The Days returned to the US on furloughs in 1879 and in 1883.

==Death and legacy==
In 1894, Day returned to the US alone to recuperate from ill health. Her husband accompanied his wife to the port, both believing they would never see each other again. Her last letter to her husband, shortly before her death, expressed a fear that he might desire to come home on her account. She wrote, "Do not come home; stay where you are; Africa needs you more than I do."

Day, on her return to the US from Africa, was without a permanent home.

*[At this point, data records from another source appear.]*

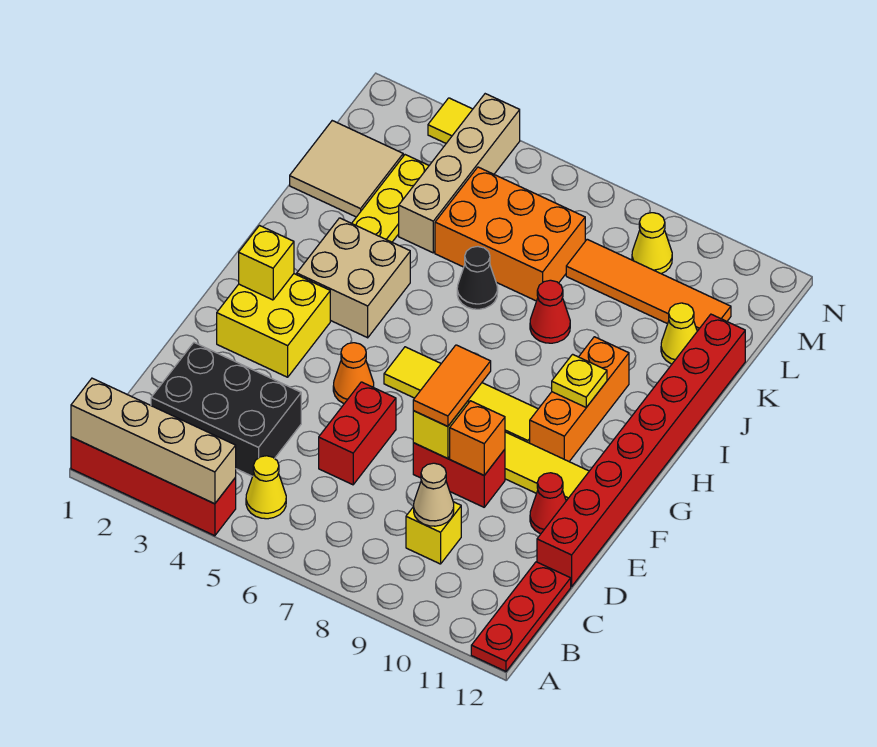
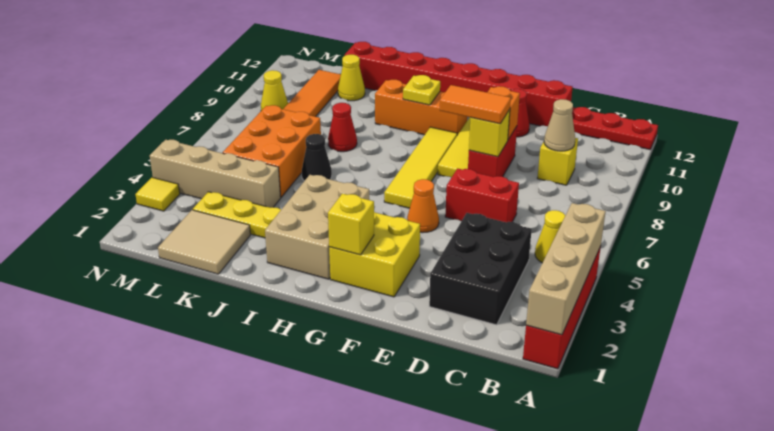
tan brick H3:I4 level 1 -> tan brick H2:I4 level 1

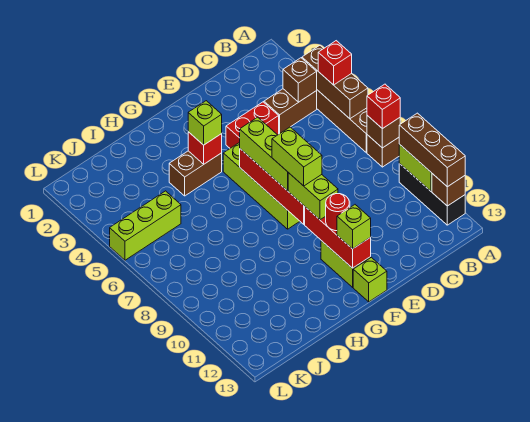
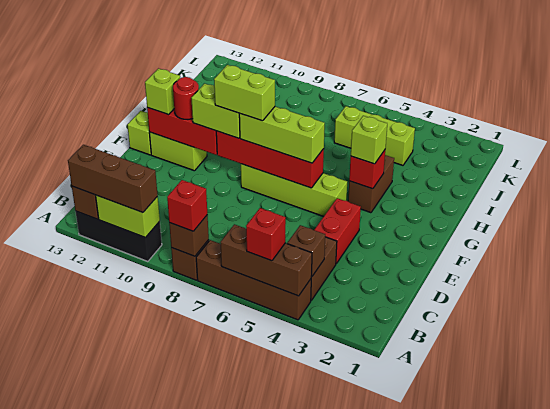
lime brick J5:L5 level 1 -> lime brick J4:J6 level 1

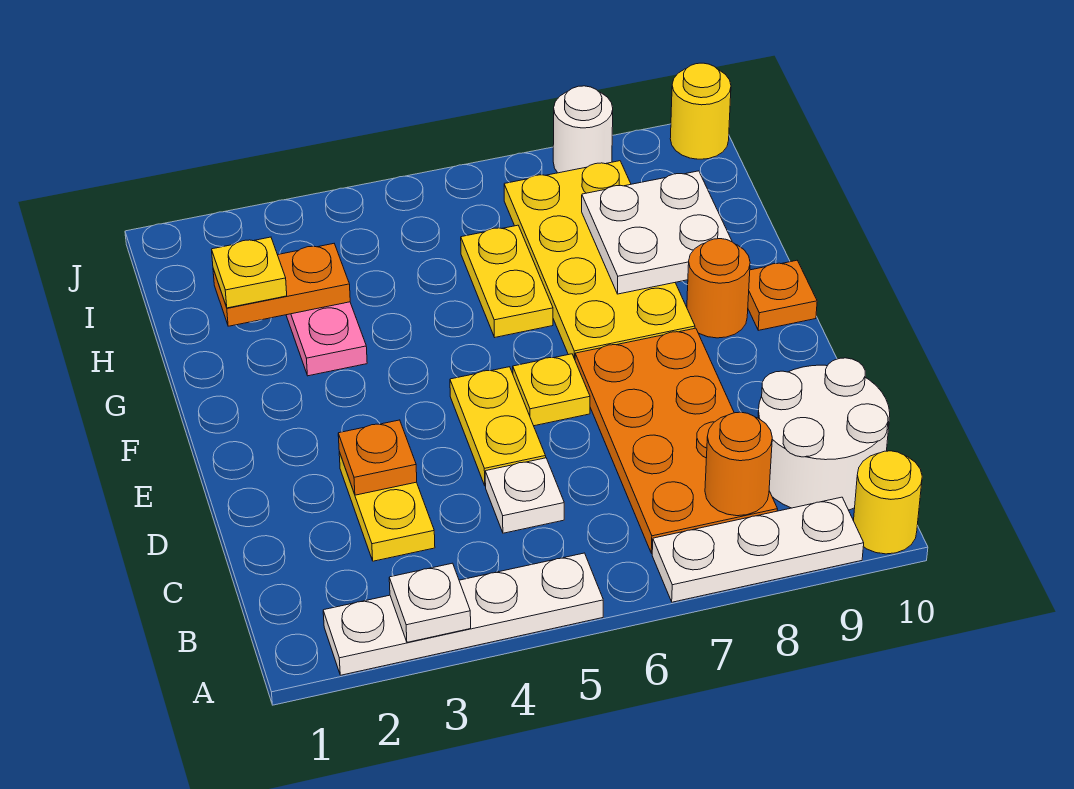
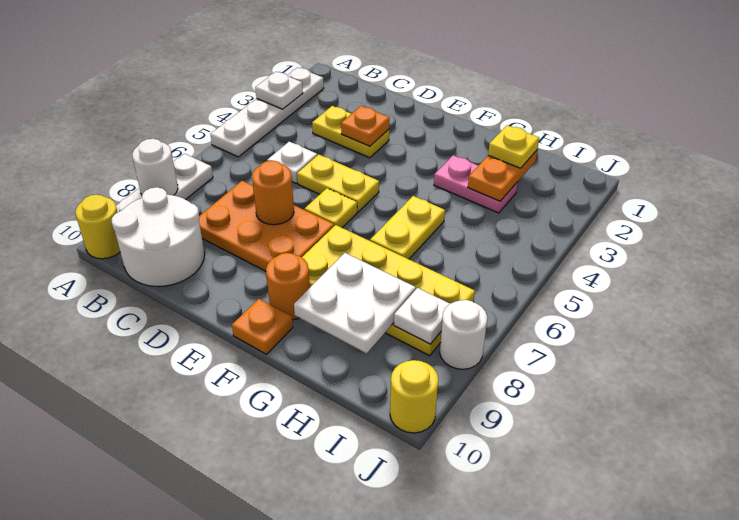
none -> white round brick A8 level 2
orange plate B7:E8 level 1 -> orange plate C7:E8 level 1
orange round brick B8 level 2 -> orange round brick D7 level 2
yellow plate G6:H6 level 1 -> yellow plate G5:G6 level 1
none -> white plate I8 level 2

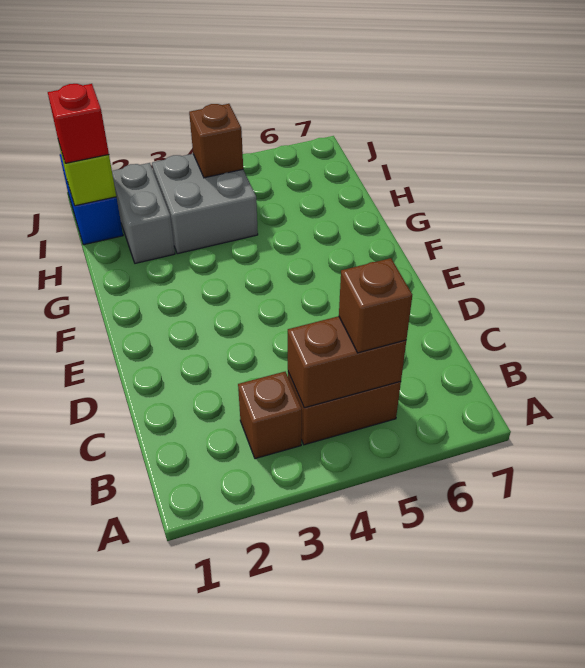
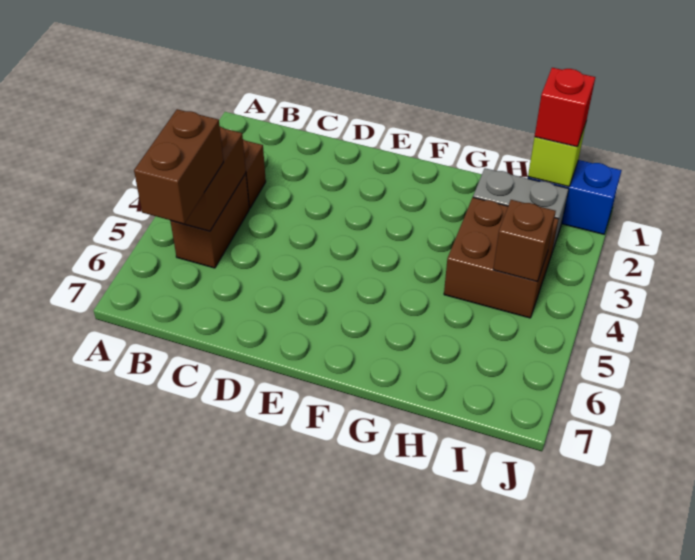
brown brick B5 level 3 -> brown brick B5:B6 level 3
grey brick H3:I4 level 1 -> brown brick H3:I4 level 1

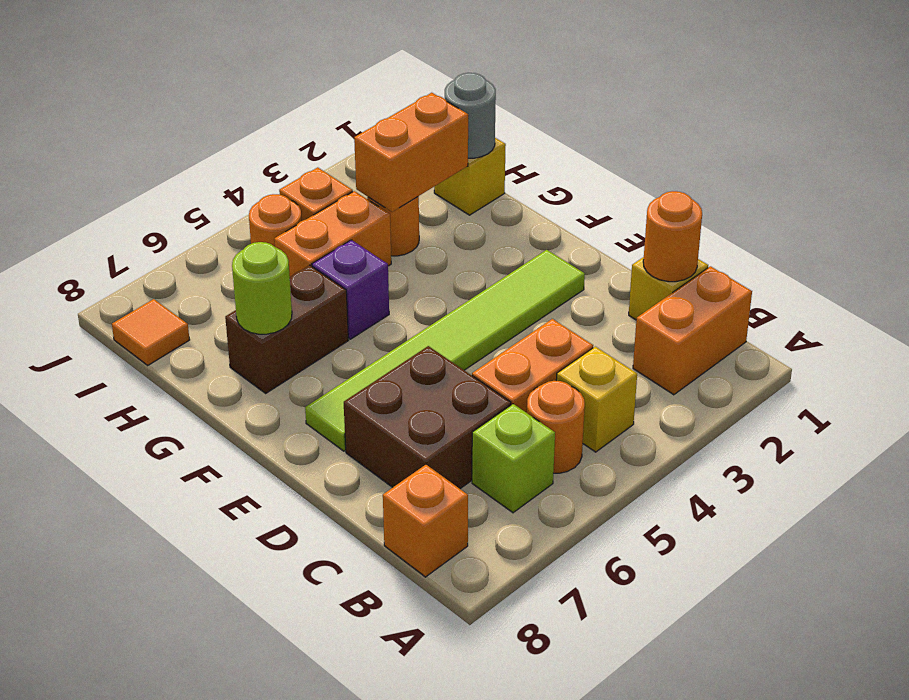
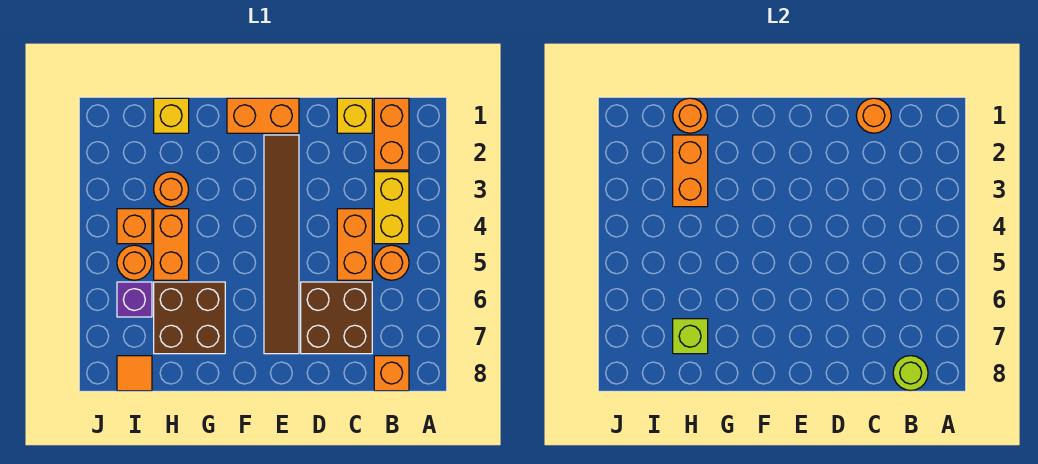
yellow brick B4 level 1 -> yellow brick B3:B4 level 1
lime brick B6 level 1 -> lime brick H7 level 2
none -> orange brick E1:F1 level 1
lime tile E2:E7 level 1 -> brown tile E2:E7 level 1
purple brick G5 level 1 -> purple brick I6 level 1
brown brick G6:G7 level 1 -> brown brick G6:H7 level 1
lime round brick G7 level 2 -> lime round brick B8 level 2
grey round brick H1 level 2 -> orange round brick H1 level 2

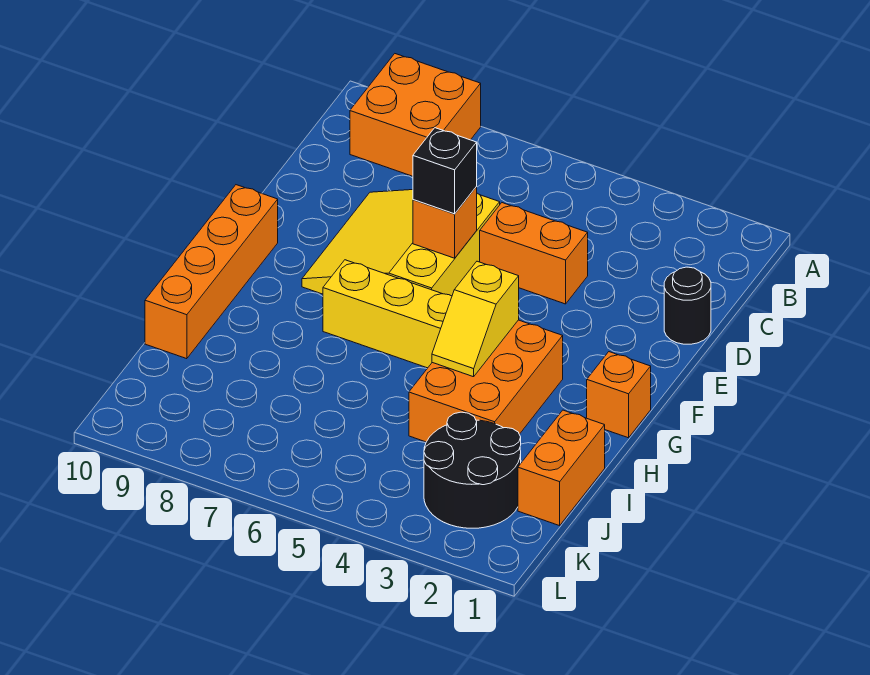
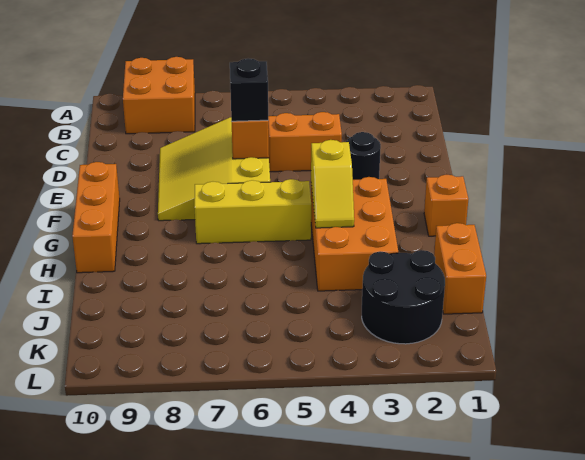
black round brick D1 level 1 -> black round brick E3 level 1
orange brick F10:I10 level 1 -> orange brick F10:H10 level 1

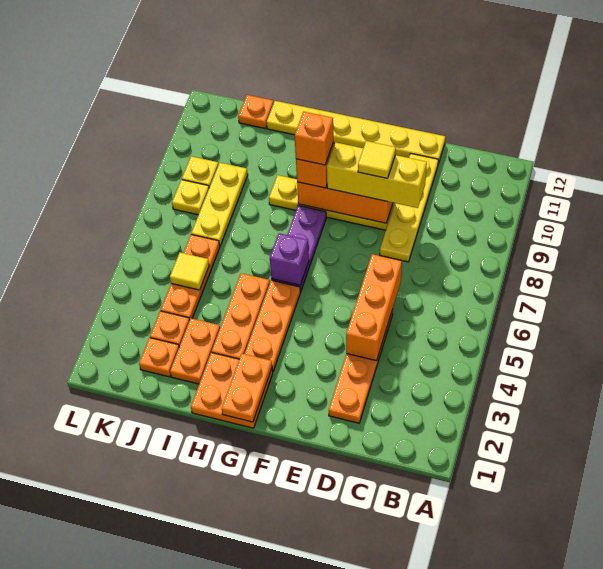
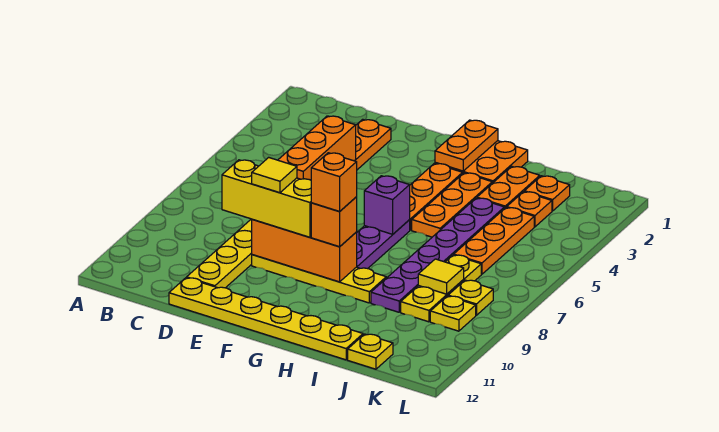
none -> purple plate I4:I9 level 1
yellow tile J5 level 2 -> yellow tile J8 level 2
orange plate J12 level 1 -> yellow plate J12 level 1

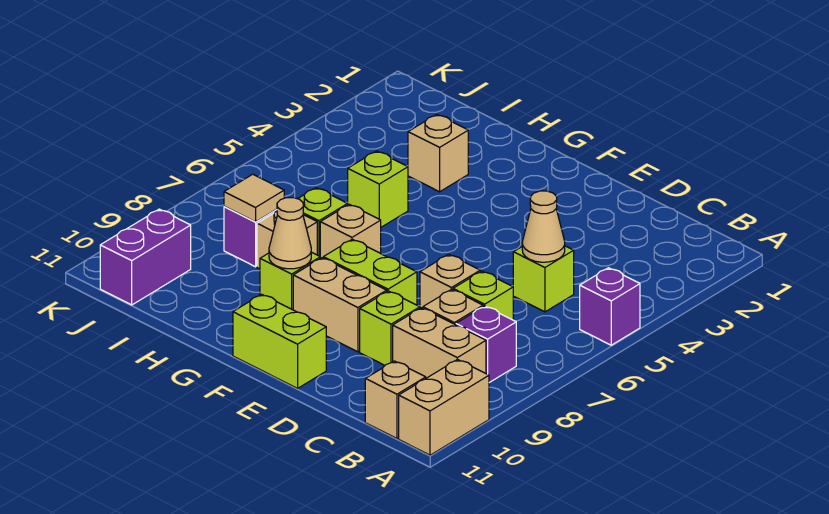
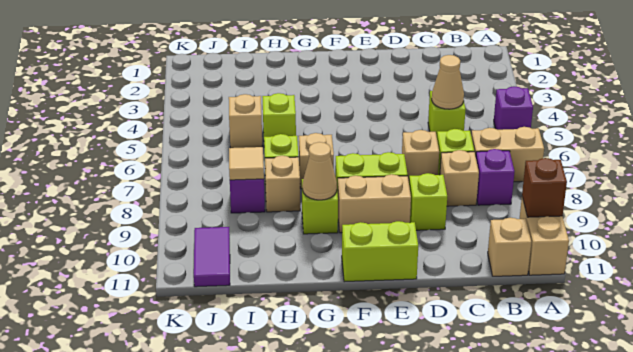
none -> brown brick A10 level 2
tan brick B9:C9 level 1 -> tan brick A7:B7 level 1
tan brick H3 level 1 -> tan brick I5 level 1
purple brick J10:J11 level 1 -> purple tile J10:J11 level 1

She died at the residence of a relative, near Lewisburg, Pennsylvania, on August 10, 1895. (Note: According to Logan (1912), Emma's date of death was August 10, 1894.) The cause of her death was consumption, brought on by African fever.

Day was buried in a borrowed grave. Her interment took place under the care of Dr. Stall, at Mifflinburg, Pennsylvania. Later, her husband requested to have her body exhumed and buried in the cemetery at Selinsgrove, Pennsylvania, which occurred on November 25, 1896. The epitaph on the tomb she shared with her husband read in part:—
"Africa weeps."
Emma V. Day, wife of Rev. David A. Day, D. D.
Born June 10, 1853 - Died August 10, 1895,
Aged 42 years and 8 months.

The Emma V. Day Memorial Fund, toward the establishment of a hospital, and the Emma V. Day Industrial School Fund, toward the education of indigenous African girls for mission work, are named after her. By 1898, a hospital building was added to "The Emma V. Day Memorial Industrial School for Girls".